As the article mentions, _checking_ identity (e.g. checking for bad data) is different than _assigning_ identity. All of th examples you cite are checking validity. None are assigning identity. If you look at identity algorithms in the industy (UUID, etc) you'll find they are a different breed.

Living in a world of errors

Posted Aug 29, 2005 15:40 UTC (Mon) by lunakid (guest, #32146) [Link]

About checking and assigning (creating) identity being different:
Quite correct. The difference between the two is context. Identity checking always assumes/implies the more specific context of e.g. change characteristics. Identity assignment, OTOH, can basically only assume some upper bound of numbers in the supported pool of identities, and little more (some life-cycle information for aging may also be available etc.).

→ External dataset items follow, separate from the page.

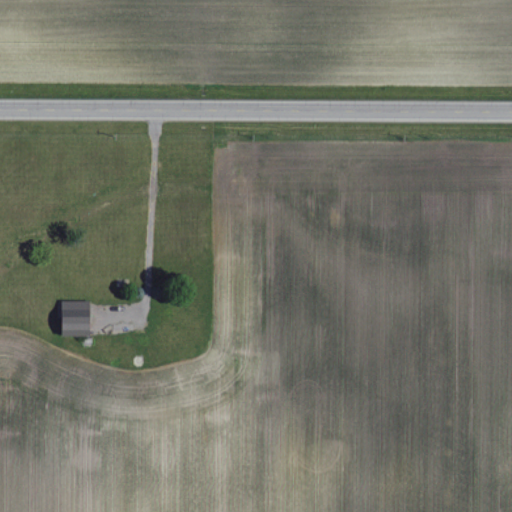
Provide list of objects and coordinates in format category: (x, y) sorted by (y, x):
road: (255, 111)
road: (148, 230)
building: (70, 318)
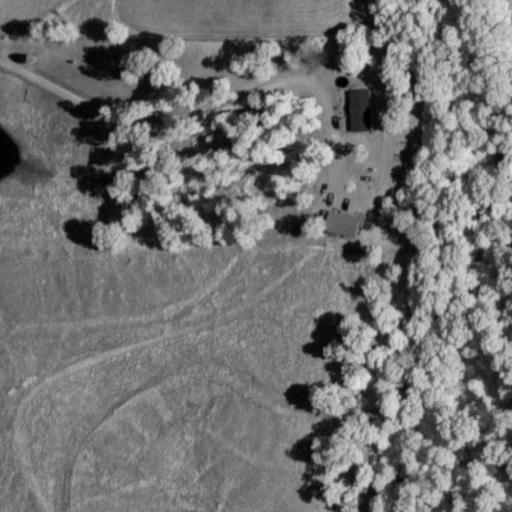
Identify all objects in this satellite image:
road: (200, 120)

Call to atention about using hash functions as content indexers (SCM saga)

Posted Apr 19, 2005 1:55 UTC (Tue) by bfitz (guest, #4844) [Link]

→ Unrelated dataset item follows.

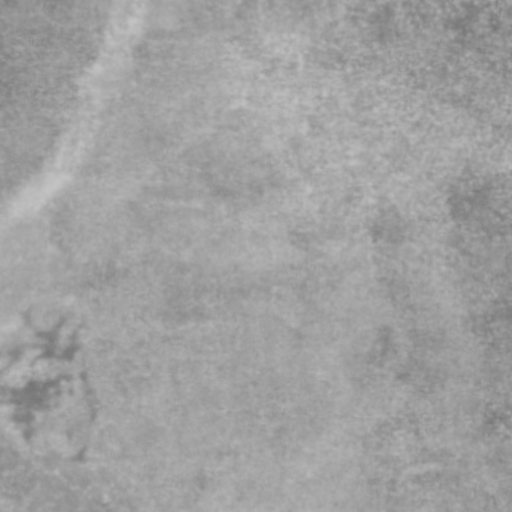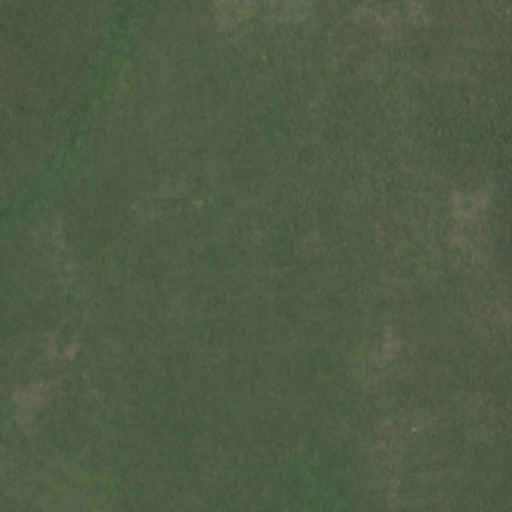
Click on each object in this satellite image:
road: (167, 161)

Straw man argument. Yes, sure, hash collision. All the air molecules in this room might zip over to the other side and I could die of suffocation. I'm not worrying about that either, because even though it theoretically could happen, the probability of it happening is pretty damn low. I don't need to go around wearing a breathing mask for fear of Brownian motion taking my oxygen away, and I don't need to worry about SHA-1 hash collisions in entries in the repository.

Distributed asynchronous integrity checking!

Posted Apr 21, 2005 6:22 UTC (Thu) by xoddam (subscriber, #2322) [Link]

Just as a hash is a good way to check the integrity of the content,
looking at the content is a pretty good way to ensure that your
'assumption' that the hash doesn't collide is good.

Using the hash for day-to-day work is fine, as long as spot
checks are done on anything which is supposed to be 'authoritative',
such as Linus' official tree. It's the responsibility of the
paranoid to do the checks :-)

Of course any good tool will ring warning bells as soon as anything
looks out of place. Hash collisions are astronomically unlikely;
it is even more astronomically unlikely that two documents with the
same hash value will both have meaning in the same context.